Friday, February 24, 2006

Haywood T. "The Kid" Kirkland: ""But you knew all of that was murder anyway."

I got drafted on November 22, 1966. I had been working for a book distributor and as a stock boy in some stores coming out of high school. A lot of dudes were trying to do things to get deferments. One of my brothers put some knd of liquid in his eye and said he had an eye problem at his physical. He never went.
I didn't try anything. I knew when I got drafted I was going to Vietnam, no matter what I did. I knew because of the vision I had when I was twelve.
As soon as I hit boot camp in Fort Jackson, South Carolina, they tried to change your total personality. Transform you out of that civilian mentality to a military mind.
Right away they told us not to call them Vietnamese. Call everybody gooks, dinks.
Then they told us when you go over in Vietnam, you gonna be face to face with Charlie, the Viet Cong. They were like animals, or something other than human. They ain't have no regard for life. They'd blow up little babies just to kill one G.I. They wouldn't allow you to talk about them as if they were people. They told us they're not to be treated with any type of mercy or apprehension. That's what they engraved into you. That killer instinct. Just go away and do destruction.
Even the chaplains would turn the thing around in the Ten Commandments. They'd say, "Thou shall not murder," instead of "Thou shall not kill." Basically, you had a right to kill, to take and seize territory, or to protect the lives of each other. Our conscience was not to bother us once we engaged in that kind of killing. As long as we didn't murder, it was like the chaplain would give you his blessing. But you knew all of that was murder anyway.
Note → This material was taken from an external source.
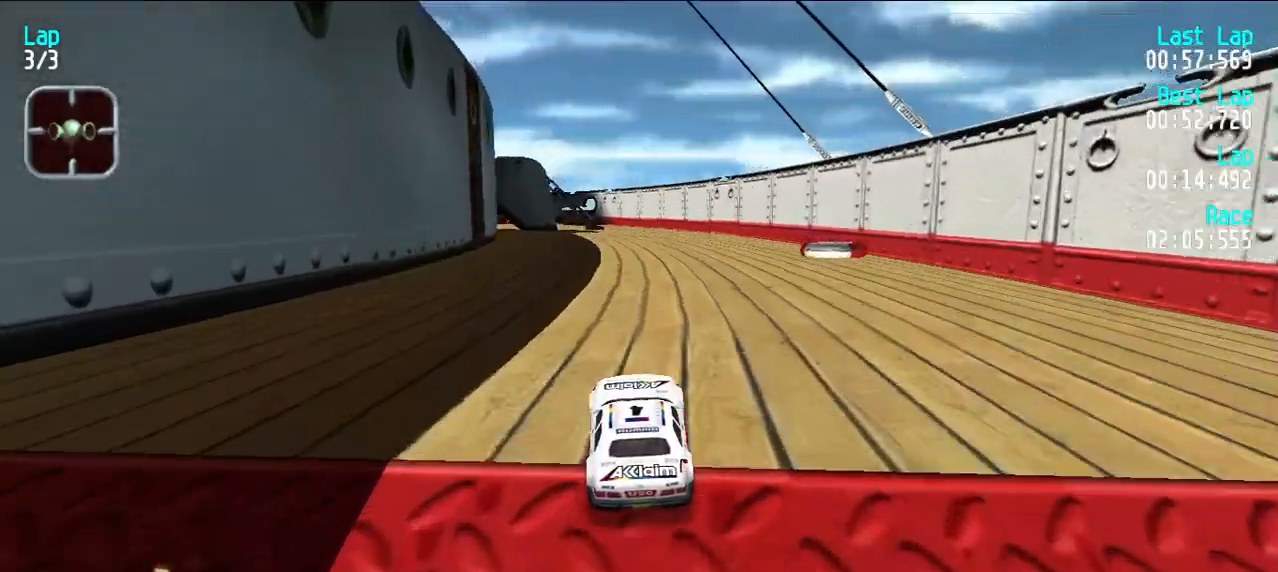
{"keys": [], "events": [[67, "y", "up"]]}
The above is Haywood T. "The Kid" Kirkland. It's originally from Bloods: An Oral History of the Vietnam War by Black Veterans and I'm pulling it from Voices of a People's History of the United States edited by Howard Zinn and Anthony Arnove. (Haywood T. "The Kid" Kirkland appears on pages 440-442.) The intro to Kirkland's section notes that although African-Americans made up 12.6% of "Army personnel in Vietnam" they "accounted for more than 20 percent of the fatalities."
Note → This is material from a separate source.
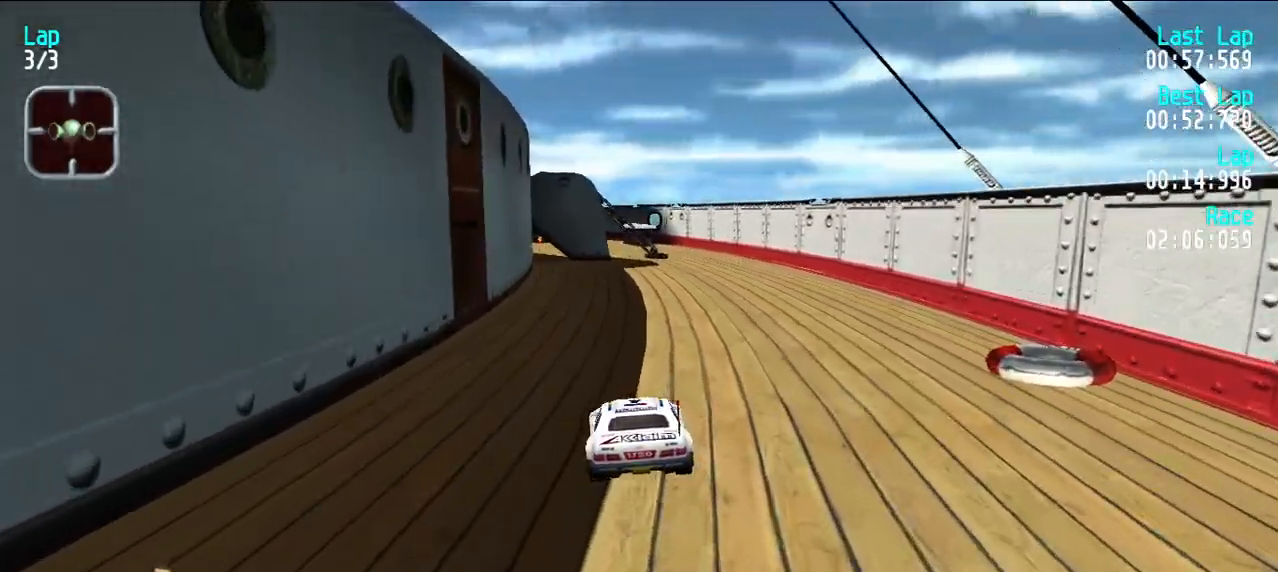
{"keys": ["e"], "events": [[217, "e", "down"]]}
For President's Day, Democracy Now! did a special broadcast:

"Readings From Howard Zinn's 'Voices of a People's History of the UnitedStates:'"
Today we spend the hour with readings from a Voices of a People's History of the United States edited by historian Howard Zinn and Anthony Arnove. It is the companion volume to Zinn's legendary People's History of the United States ­ which has sold over a million copies.We will hear dramatic readings of speeches, letters, poems, songs, petitions, and manifestos. These are the voices of people throughout U.S.history who struggled against slavery, racism, and war, against oppression and exploitation, and who articulated a vision for a better world. Performances include Danny Glover as Frederick Douglass, Marisa Tomei as Cindy Sheehan, Floyd Red Crow Westerman as Tecumseh and Chief Joseph, Sandra Oh as Emma Goldman and Yuri Kochiyama, and Viggo Mortensen as Bartolomeo de Las Casas and Mark Twain.
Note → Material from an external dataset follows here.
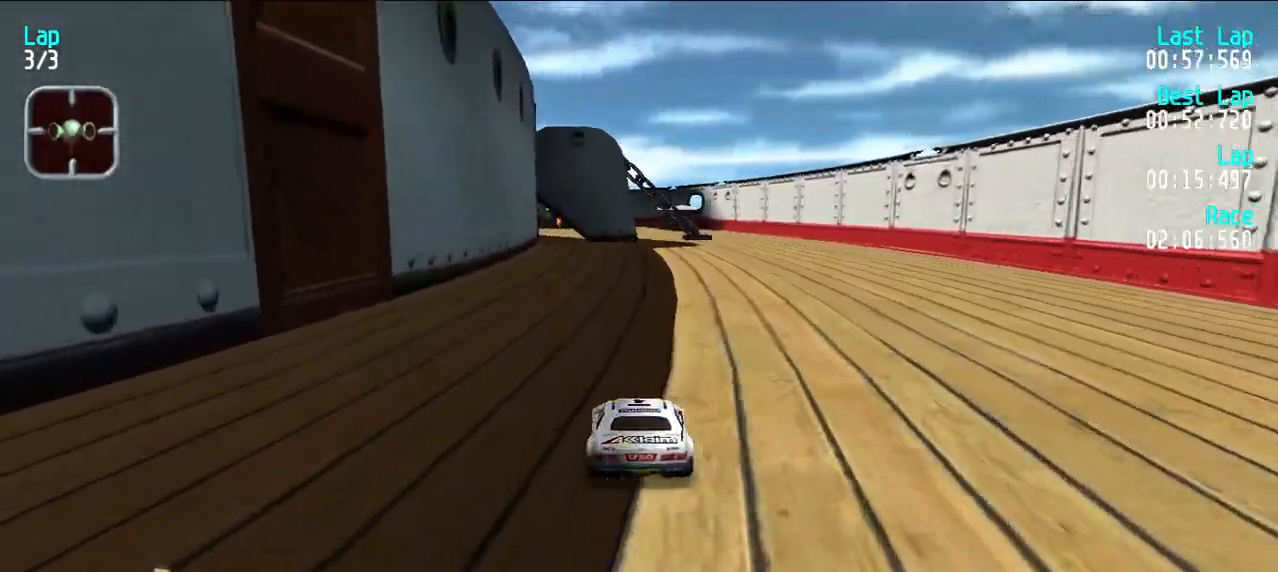
{"keys": ["e"], "events": [[283, "y", "down"], [333, "y", "up"]]}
We'll close out this entry by (again) noting Howard Zinn's "After the War" (The Progressive):

Vietnam, however, proved to be a sobering experience, in which the American public, over a period of several years, began to see through the lies that had been told to justify all that bloodshed. The United States was forced to withdraw from Vietnam, and the world didn’t come to an end. One half of one tiny country in Southeast Asia was now joined to its communist other half, and 58,000 American lives and millions of Vietnamese lives had been expended to prevent that. A majority of Americans had come to oppose that war, which had provoked the largest anti-war movement in the nation’s history.
The war in Vietnam ended with a public fed up with war. I believe that the American people, once the fog of propaganda had dissipated, had come back to a more natural state. Public opinion polls showed that people in the United States were opposed to send troops anywhere in the world, for any reason.
The Establishment was alarmed. The government set out deliberately to overcome what it called "the Vietnam syndrome." Opposition to military interventions abroad was a sickness, to be cured. And so they would wean the American public away from its unhealthy attitude, by tighter control of information, by avoiding a draft, and by engaging in short, swift wars over weak opponents (Grenada, Panama, Iraq), which didn't give the public time to develop an anti-war movement.
I would argue that the end of the Vietnam War enabled the people of the United States to shake the "war syndrome," a disease not natural to the human body. But they could be infected once again, and September 11 gave the government that opportunity. Terrorism became the justification for war, but war is itself terrorism, breeding rage and hate, as we are seeing now.